> **Task prompt**: Looking through the records that follow, determine how many lines contain "size" and reply with that number alone.

> **Records to use**:
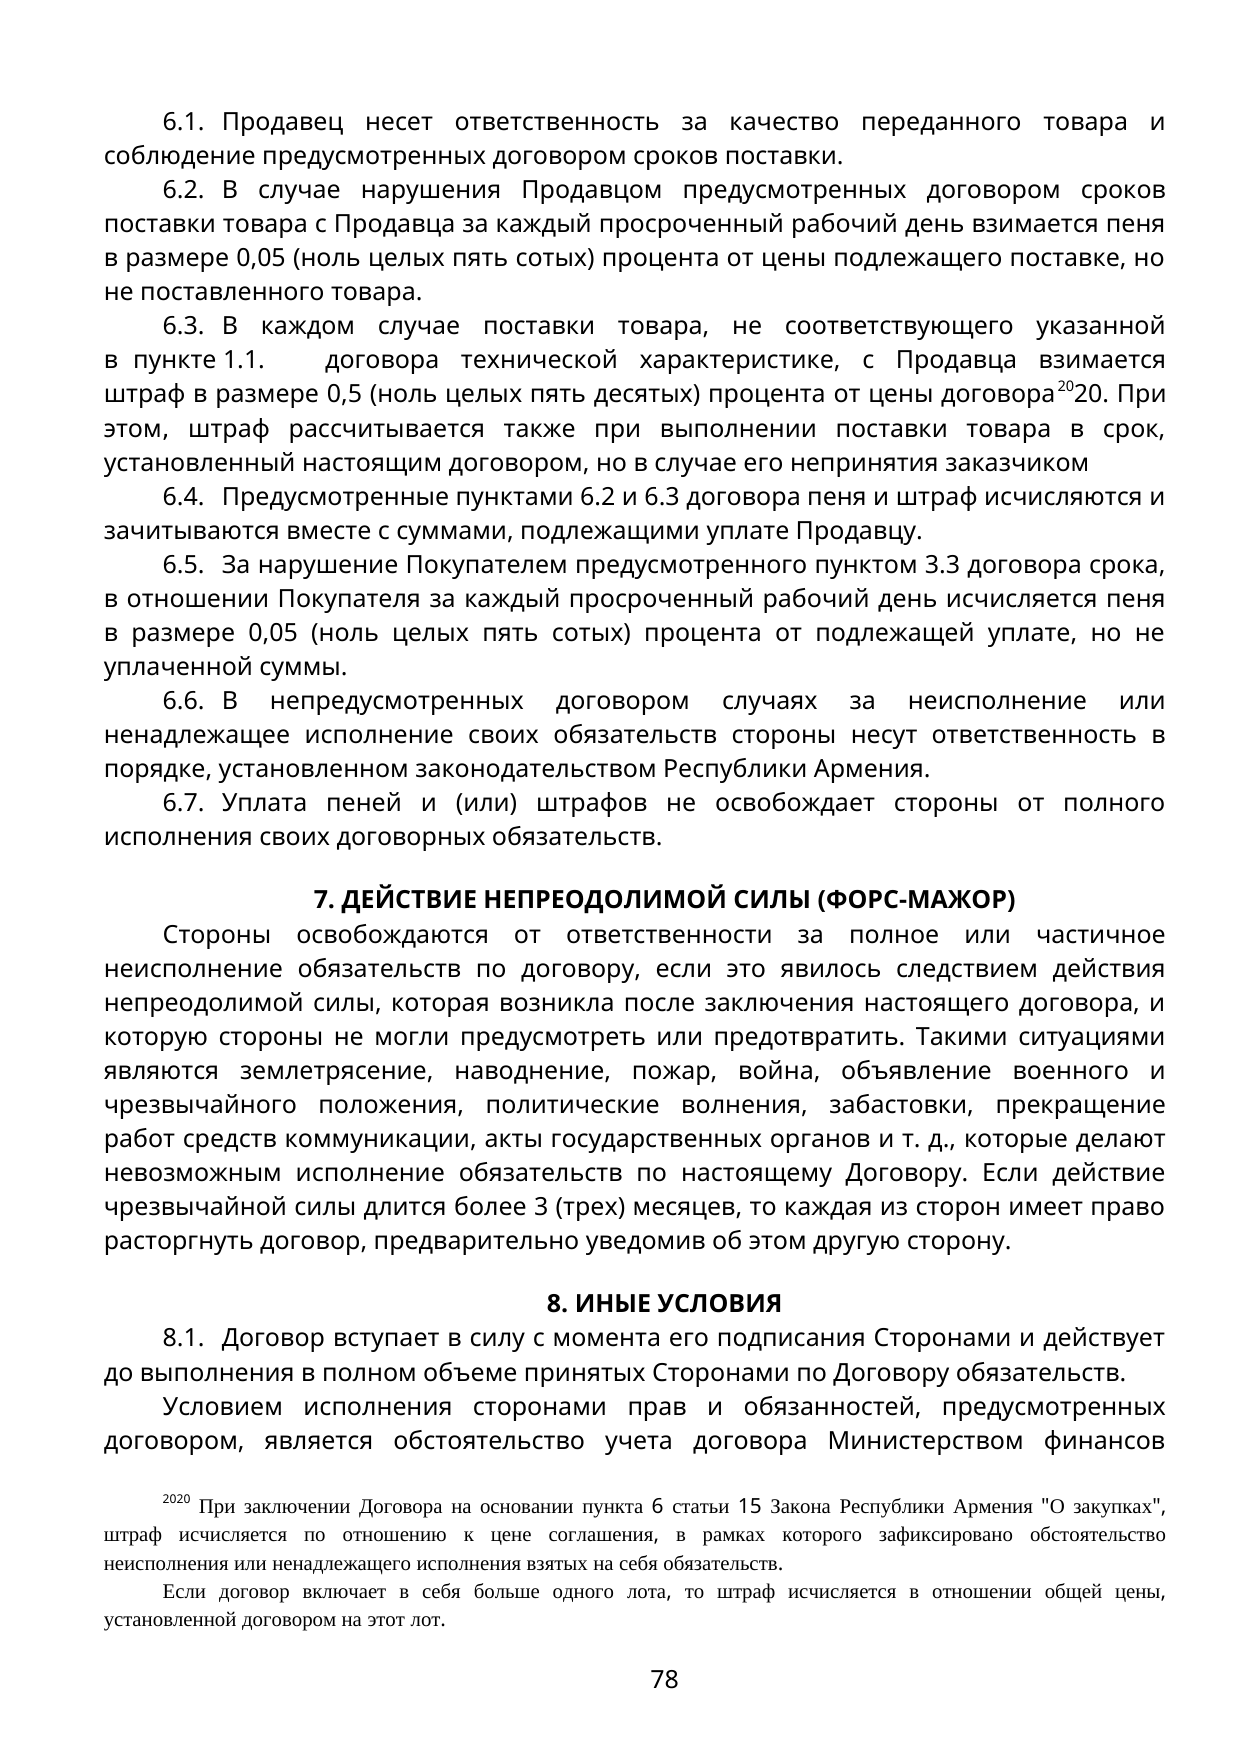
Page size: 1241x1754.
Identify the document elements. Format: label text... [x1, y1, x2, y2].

...

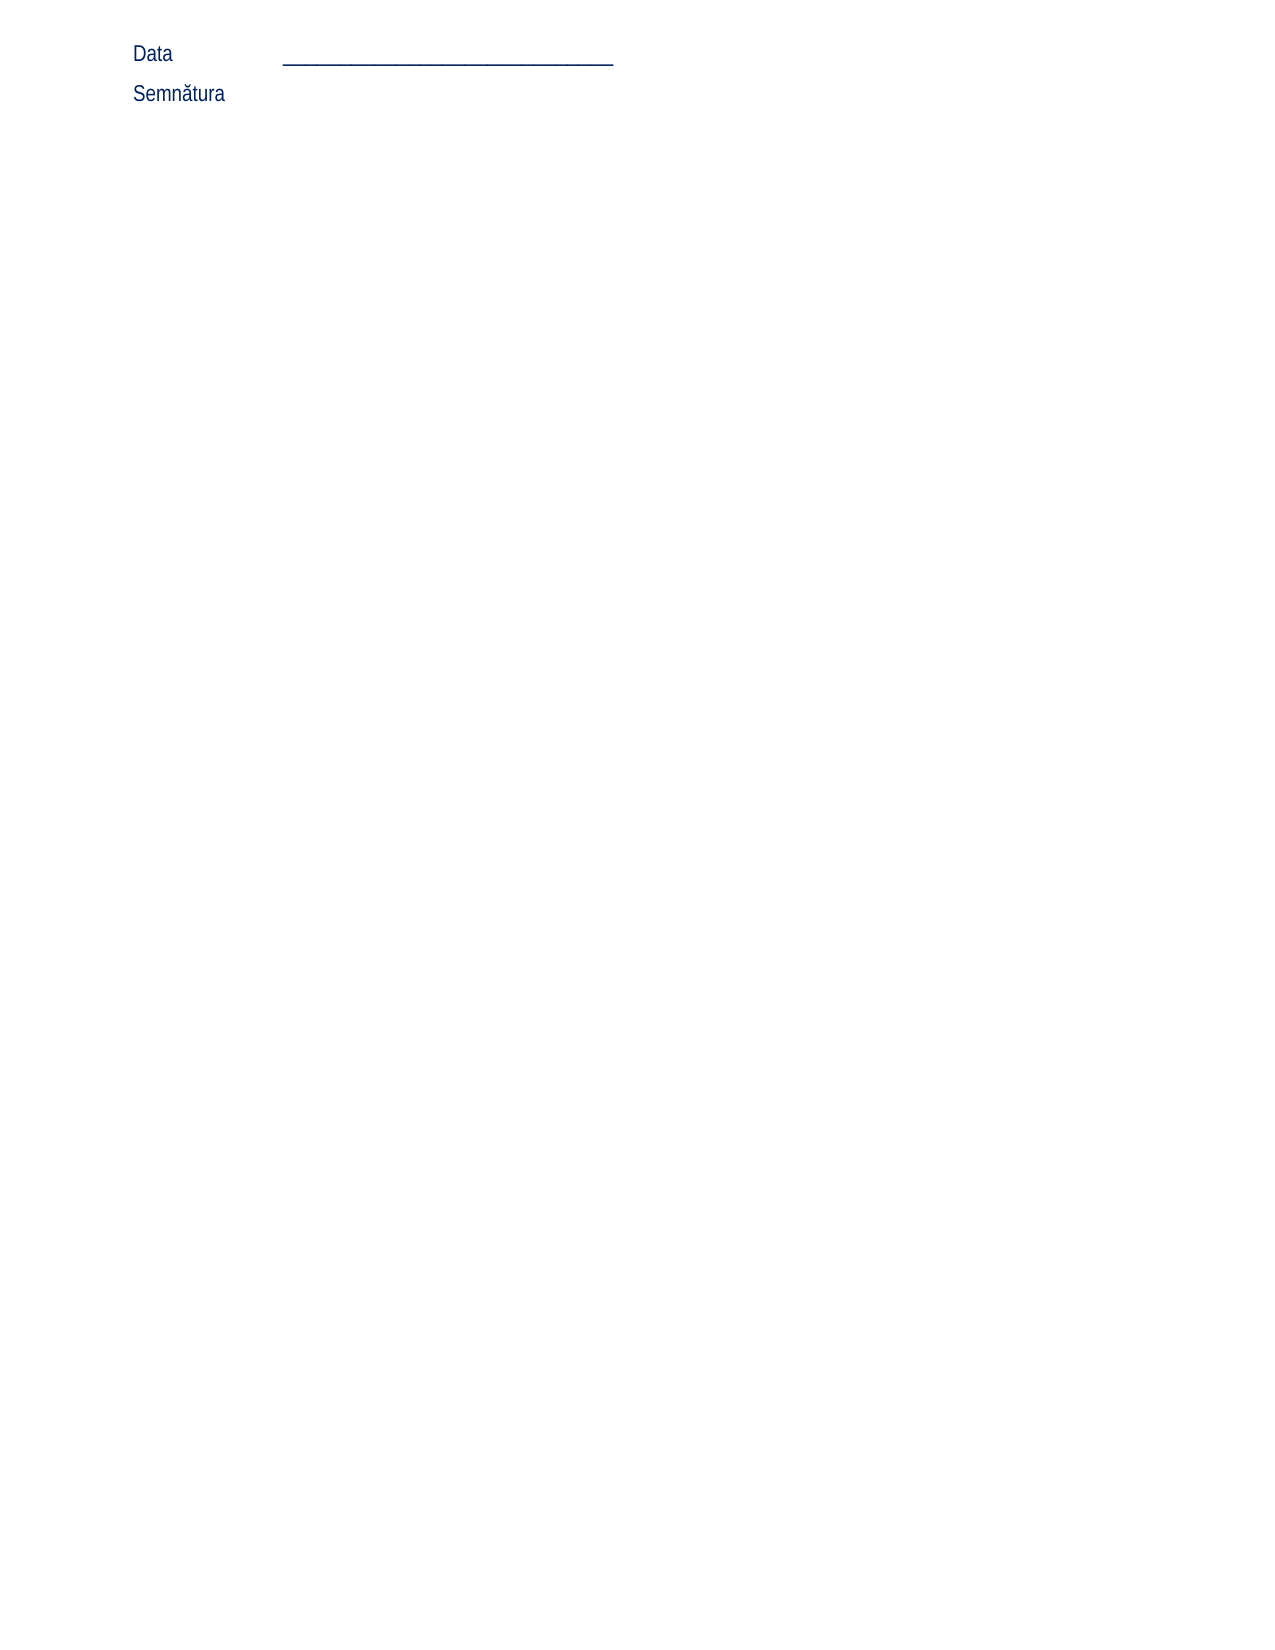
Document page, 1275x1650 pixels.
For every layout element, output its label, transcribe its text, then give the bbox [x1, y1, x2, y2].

* * *

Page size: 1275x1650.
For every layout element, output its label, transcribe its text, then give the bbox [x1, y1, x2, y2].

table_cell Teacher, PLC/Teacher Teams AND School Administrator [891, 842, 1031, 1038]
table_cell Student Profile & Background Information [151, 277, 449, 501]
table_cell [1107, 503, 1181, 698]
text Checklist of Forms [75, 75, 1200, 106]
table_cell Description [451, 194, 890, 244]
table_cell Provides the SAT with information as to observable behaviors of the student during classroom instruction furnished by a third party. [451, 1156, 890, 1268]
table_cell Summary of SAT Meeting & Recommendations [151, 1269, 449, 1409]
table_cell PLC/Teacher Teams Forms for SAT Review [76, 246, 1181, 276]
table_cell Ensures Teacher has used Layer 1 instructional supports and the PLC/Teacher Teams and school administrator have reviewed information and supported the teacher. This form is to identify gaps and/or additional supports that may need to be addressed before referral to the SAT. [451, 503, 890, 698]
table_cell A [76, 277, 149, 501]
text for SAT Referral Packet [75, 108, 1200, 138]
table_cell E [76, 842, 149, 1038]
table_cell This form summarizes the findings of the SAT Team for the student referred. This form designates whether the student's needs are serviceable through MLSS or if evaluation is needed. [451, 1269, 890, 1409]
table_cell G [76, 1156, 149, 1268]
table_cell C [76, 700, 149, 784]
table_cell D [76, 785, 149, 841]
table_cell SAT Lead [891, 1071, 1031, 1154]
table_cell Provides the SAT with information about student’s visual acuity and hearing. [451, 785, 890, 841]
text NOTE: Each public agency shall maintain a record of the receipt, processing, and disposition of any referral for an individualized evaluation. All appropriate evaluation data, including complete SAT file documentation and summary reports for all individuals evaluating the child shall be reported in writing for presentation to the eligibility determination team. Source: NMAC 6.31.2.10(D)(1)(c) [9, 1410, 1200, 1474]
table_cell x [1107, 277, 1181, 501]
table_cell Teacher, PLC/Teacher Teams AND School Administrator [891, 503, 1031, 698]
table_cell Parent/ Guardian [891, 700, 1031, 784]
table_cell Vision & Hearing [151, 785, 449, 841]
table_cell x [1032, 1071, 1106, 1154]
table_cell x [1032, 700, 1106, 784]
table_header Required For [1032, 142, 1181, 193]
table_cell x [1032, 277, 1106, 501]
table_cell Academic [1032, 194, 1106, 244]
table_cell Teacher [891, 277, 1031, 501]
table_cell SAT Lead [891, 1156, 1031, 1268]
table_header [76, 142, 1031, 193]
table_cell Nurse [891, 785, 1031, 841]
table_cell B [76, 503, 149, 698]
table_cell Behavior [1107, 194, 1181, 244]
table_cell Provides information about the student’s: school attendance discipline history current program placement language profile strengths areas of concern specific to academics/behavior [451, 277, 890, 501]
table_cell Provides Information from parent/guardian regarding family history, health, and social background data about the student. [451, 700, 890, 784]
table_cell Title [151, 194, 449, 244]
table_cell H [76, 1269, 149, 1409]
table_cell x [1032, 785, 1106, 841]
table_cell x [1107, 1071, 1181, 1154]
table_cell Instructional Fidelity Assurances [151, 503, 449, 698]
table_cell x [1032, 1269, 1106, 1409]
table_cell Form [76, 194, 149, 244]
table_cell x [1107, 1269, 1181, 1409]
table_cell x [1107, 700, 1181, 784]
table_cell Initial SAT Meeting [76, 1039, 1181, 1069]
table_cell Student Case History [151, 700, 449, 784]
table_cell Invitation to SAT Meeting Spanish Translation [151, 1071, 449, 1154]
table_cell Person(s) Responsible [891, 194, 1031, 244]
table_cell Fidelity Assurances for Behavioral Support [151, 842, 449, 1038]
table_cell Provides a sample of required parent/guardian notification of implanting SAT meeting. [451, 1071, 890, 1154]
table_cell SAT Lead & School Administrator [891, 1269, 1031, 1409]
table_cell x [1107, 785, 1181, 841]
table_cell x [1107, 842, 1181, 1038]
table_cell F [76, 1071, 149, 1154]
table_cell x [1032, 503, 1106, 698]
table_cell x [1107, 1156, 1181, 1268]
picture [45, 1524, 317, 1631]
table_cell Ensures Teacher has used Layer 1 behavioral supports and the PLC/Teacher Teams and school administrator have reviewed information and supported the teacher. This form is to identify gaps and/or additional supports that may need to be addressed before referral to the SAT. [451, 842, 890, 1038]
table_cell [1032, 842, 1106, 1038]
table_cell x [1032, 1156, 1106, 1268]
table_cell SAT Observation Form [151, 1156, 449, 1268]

> **Response to this exercise**: 2